- Exercise prompt: Give the number of lines in the material below that contain the word "Missouri". No other content is needed.

- Source data:
++++++++

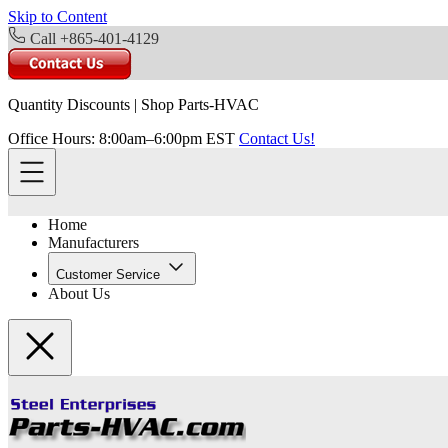
Skip to Content
Call +865-401-4129
Quantity Discounts
|
Shop Parts-HVAC
Office Hours: 8:00am–6:00pm EST
Contact Us!
Home
Manufacturers
Customer Service
About Us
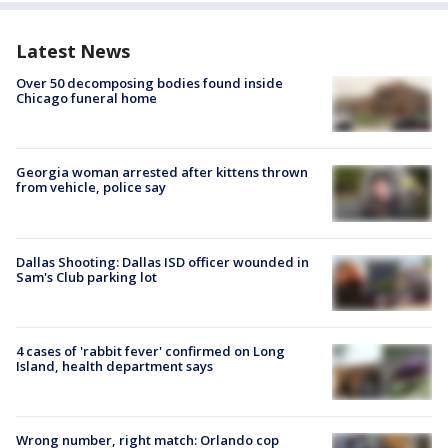
Latest News
Over 50 decomposing bodies found inside
Chicago funeral home
Georgia woman arrested after kittens thrown
from vehicle, police say
Dallas Shooting: Dallas ISD officer wounded in
Sam's Club parking lot
4 cases of 'rabbit fever' confirmed on Long
Island, health department says
Wrong number, right match: Orlando cop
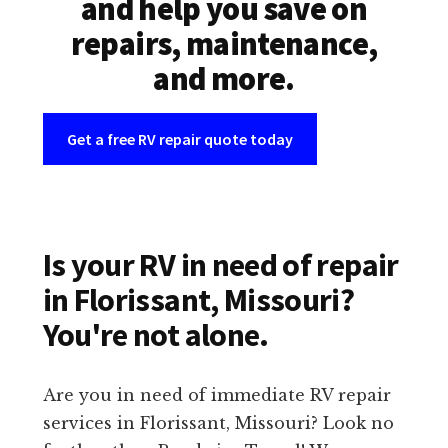
and help you save on
repairs, maintenance,
and more.
Get a free RV repair quote today
Is your RV in need of repair
in Florissant, Missouri?
You're not alone.
Are you in need of immediate RV repair
services in Florissant, Missouri? Look no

++++++++

- Solved problem: 2